On peut remplacer la viande rouge par la viande blanche (dindon et poulet), beaucoup moins chère, plus rapide à préparer et plus pratique.

Le poisson est une excellente source de protéines. Les poissons bleus sont très riches en oméga 3 et les prix n’ont rien à voir avec ceux des viandes rouges.

Dans de nombreux pays développés, la consommation de la viande rouge a très sensiblement diminué ces dernières années et de nombreux consommateurs se sont reconvertis au flexitarisme, végétarisme, végétalisme et même au véganisme. Cette tendance s’explique par la prise de conscience des méfaits de la surconsommation de la viande sur l’environnement et la santé mais également du mal être des animaux dans les élevages et lors de l’abattage. Dans les élevages intensifs, les conditions de vie, de transport et d’abattage des animaux se font parfois dans des conditions insupportables. De nos jours, le consommateur exige de plus en plus le respect de la vie et de l’animal. De nombreuses personnes rejettent l’idée de tuer des animaux pour les manger. Certains vont jusqu’à l’antispécisme en mettant en cause la supériorité de l’espèce humaine et son droit d’exploiter et de tuer les animaux des autres espèces.

Les légumineuses sont d’excellentes sources de protéines bon marché. Elles présentent un grand intérêt sur le plan agronomique en enrichissant le sol en azote pour les cultures suivantes. De nombreuses préparations industrielles à base de légumineuses existent déjà depuis de nombreuses années. Ces substituts, appelés aussi viande végétale, imitent la viande rouge à tout points de vue (gout, couleur, texture, jutositè…). Ils sont utilisés sous diverses formes (hachés, hamburgers, galettes et boulettes, nuggets et autres produits pannés…)  seuls ou avec d’autres types de viandes. Ces produits sont de grand secours pour les végétariens en manque de viande.

Enfin, pour être complet deux substituts qui représentent des protéines du futur : la viande artificielle de culture et les insectes. En effet de nombreux laboratoires dans le monde travaillent pour produire, à partir de cellules animales souches cultivées dans des milieux de cultures spécifiques dans des usines-laboratoires, des morceaux de viandes ressemblant à des steak de bœuf, comprenant des fibres musculaires, des cellules épithéliales et des cellules graisseuses. Les techniques sont au point et le produit obtenu possède toutes les caractéristiques physiques et organoleptiques d’une véritable viande de bœuf. Les recherches portent actuellement sur les moyens de réduire les coûts de cette nouvelle viande rouge de culture.  Quant aux insectes, ils sont déjà consommés et très appréciés dans de nombreux pays d’Afrique et d’Asie surtout. De nombreuses entreprises dans le monde, élèvent plusieurs espèces d’insectes dont les larves sont séchées et broyées. La farine ainsi obtenue est très riche en protéines et bon marché. En attendant l’autorisation de son utilisation en alimentation humaine, cette farine est actuellement incorporée dans des aliments poissons d’élevage et animaux de compagnie.

Conclusion

La viande rouge revient de plus en plus chère. elle risque bientôt de devenir un produit de luxe accessible uniquement aux personnes aisées. La disponibilité et le prix des aliments du bétail représentent le principal facteur déterminant le cout de production de la viande.
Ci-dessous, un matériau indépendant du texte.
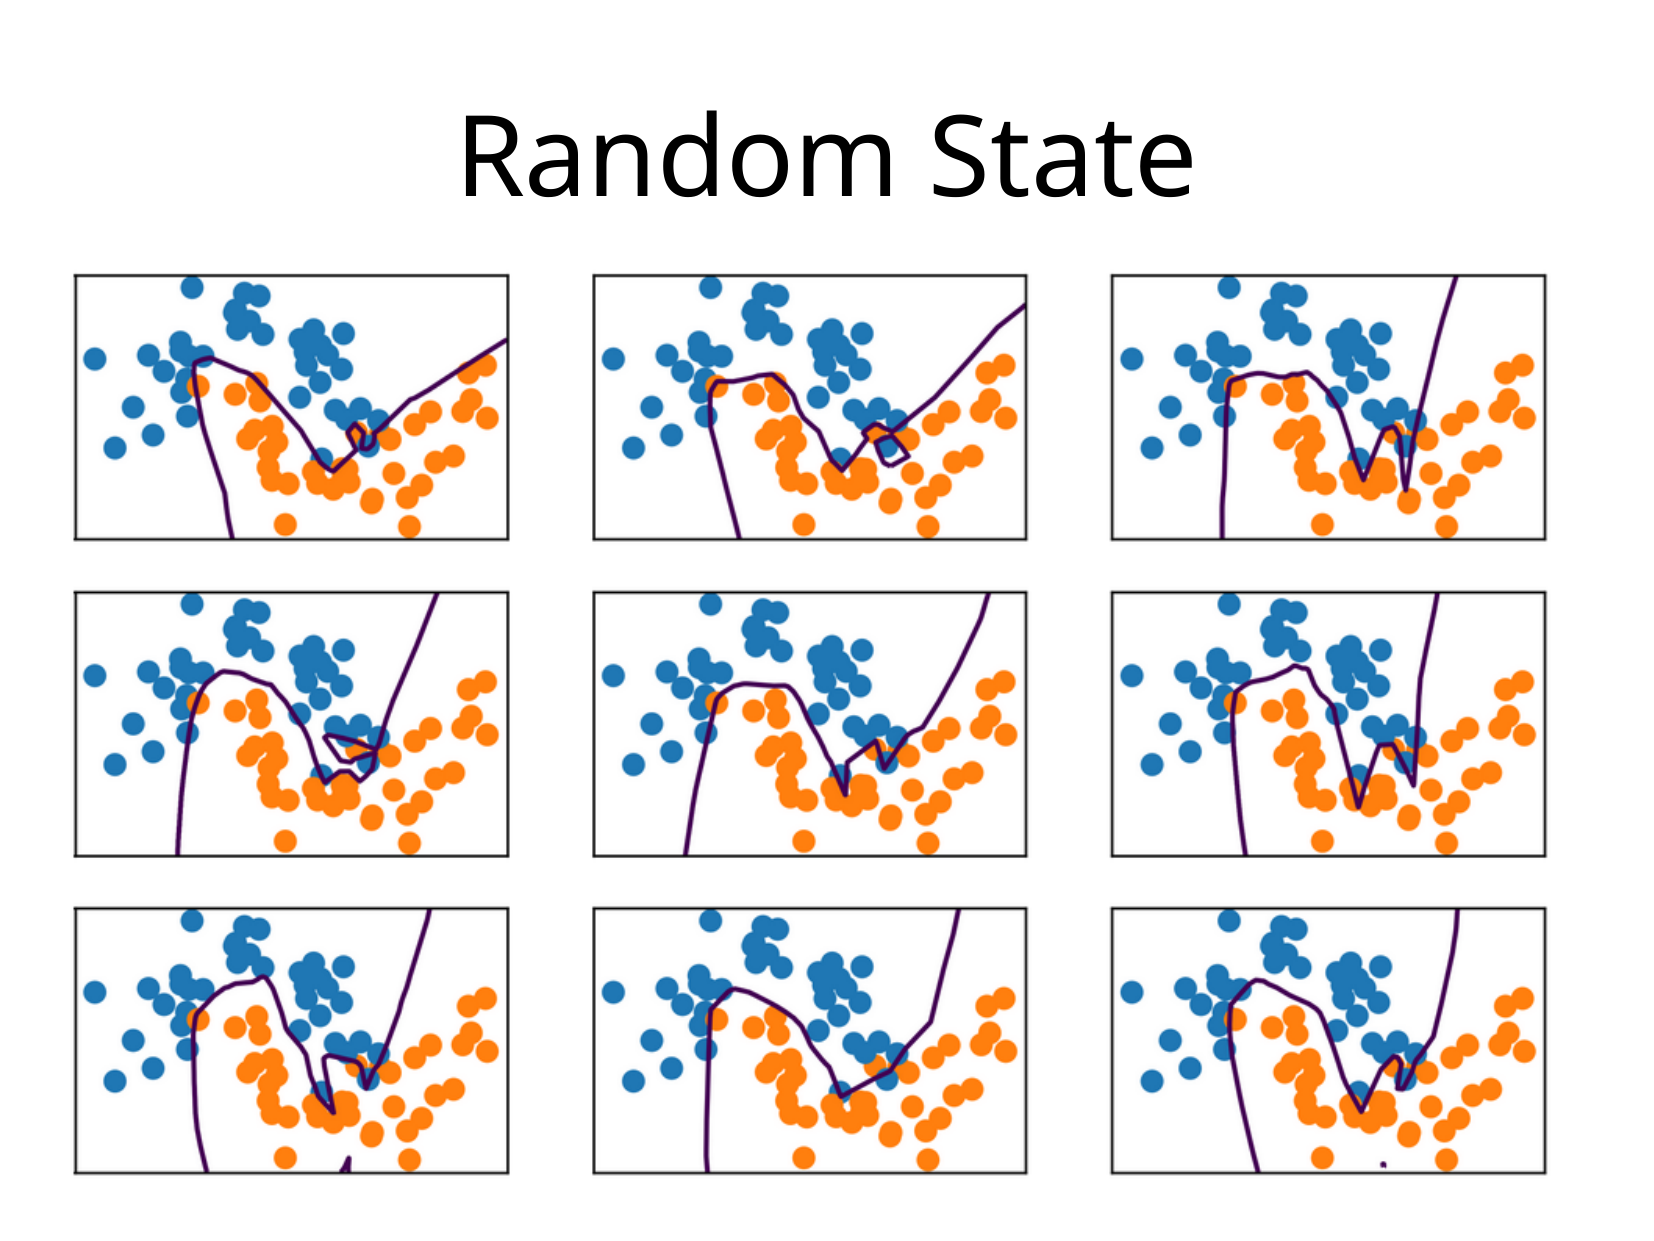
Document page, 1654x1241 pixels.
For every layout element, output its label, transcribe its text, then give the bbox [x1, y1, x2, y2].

Il est possible de ralentir, au niveau national, la tendance à l’augmentation du prix de la viande rouge en optant pour des systèmes d’élevage intégrés aux cultures et en augmentant les ressources fourragères. Choisir des productions de qualité avec labels et appellations certifiés permet à l’éleveur d’améliorer ses recette et au consommateur de bénéficier d’un produit cher mais de qualité. L’élevage joue des rôles agronomique et socio-économiques importants,  l’appui financier de l’Etat pour soutenir les éleveurs serait indispensable pour assurer la pérennité de ce secteur.
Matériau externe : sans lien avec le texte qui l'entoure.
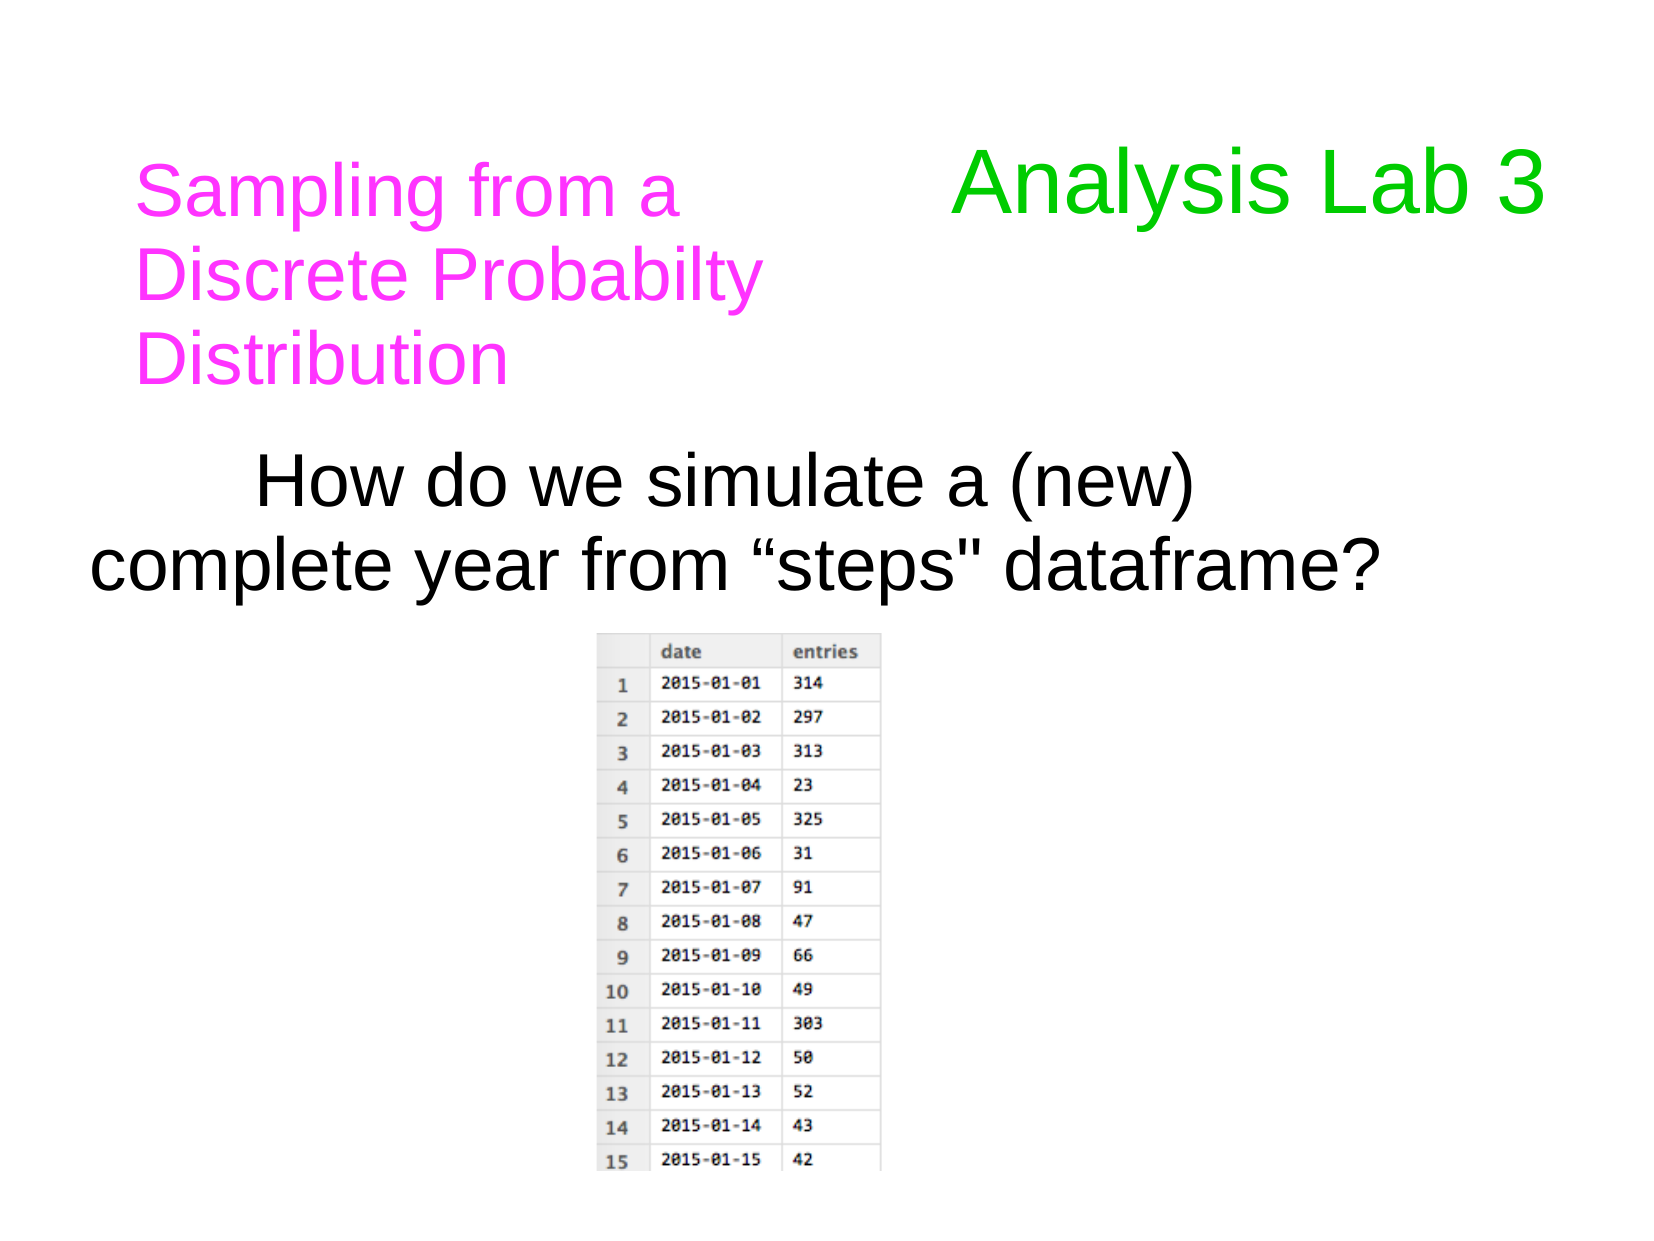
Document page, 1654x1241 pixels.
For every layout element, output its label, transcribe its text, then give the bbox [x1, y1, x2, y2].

Le consommateur a la possibilité soit de limiter sa consommation de viande rouge en fonction de ses moyens soit de se rabattre sur les alternatives exposées précédemment. Les légumineuses représentent un excellent substitut à la viande tant pour le consommateur que pour l’agriculteur et l’environnement en général. Les autorités doivent encourager la culture de ces graines très intéressantes afin d’améliorer leur disponibilité et réduire leur cout.